House Bill 473 (HB 473) addresses a common issue found in public employee retirement plans. Pension plans depend on regular contributions to fund the benefits that will become available to workers upon retirement. Typically, these contributions are split between the employee and employer according to rates established beforehand or when a public worker is hired. Employees in the Ohio Public Employees Retirement System (OPERS), for example, contribute 10% of their paycheck, while their employer contributes an amount equal to 14% of that member's pay. These rates are a key part of the decision-making and bargaining that takes place between the employer (in this case, local governments) and a potential hire.

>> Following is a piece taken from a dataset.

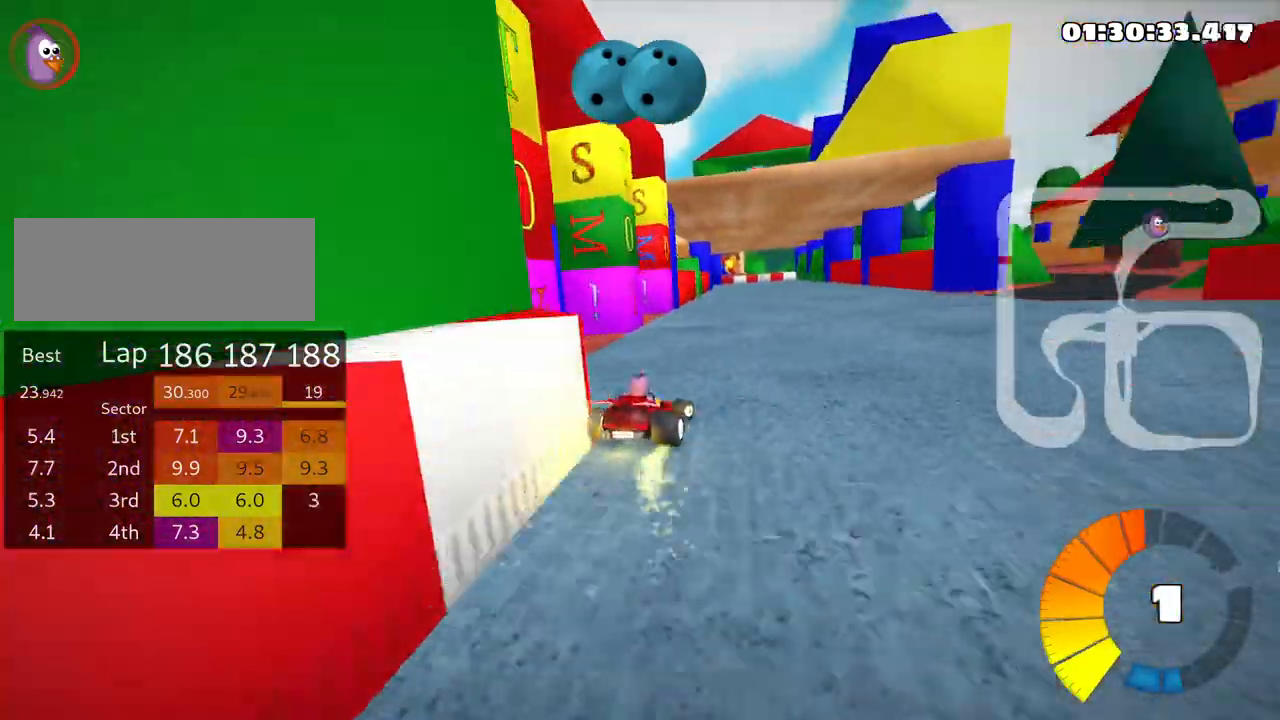
{"keys": ["right", "skid", "up"], "events": [[183, "right", "up"], [233, "left", "down"], [266, "skid", "down"], [500, "left", "up"], [500, "right", "down"]]}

In an effort to compete for high-value workers, some local employers offer to cover all or part of an employee's retirement contributions, a practice commonly known as a "pickup." While the intent of this strategy is honorable-it is in the public's interest to have experienced and capable government employees-the practice distorts the cost and the purpose of a collaborative retirement plan.
The reasoning behind a retirement plan in which both employees and employers share the contribution load (by far the most common approach among government pensions) is that it signals to both parties that they are contributing to the same shared goal of a secure retirement. While pickups have no impact on the total amount going toward contributions, they create unnecessary complications with government transparency and cost. Policymakers, administrators, and the public usually evaluate the compensation of public workers based on the hourly wage or salary offered, with pension costs listed and evaluated separately. A pickup arrangement is certainly part of an employee's total compensation, but it is commonly overlooked since it is part of the larger retirement package offered to all public workers. Analysis comparing compensation between different local government employers usually isn't sophisticated enough to include the variety of pickup arrangements between each employer and employee. It would better serve the public to make the costs of public service as straightforward as possible without creative compensation strategies.
As local governments compete for the best public employees, they should do so using clear, transparent, and undistorted compensation. By banning the practice of pickups for Ohio's public employers, HB 473 would ensure that pension contributions are transparent and in line with the goals of shared responsibility, all while not hurting local governments' ability to offer attractive compensation packages to remain competitive with today's workforce.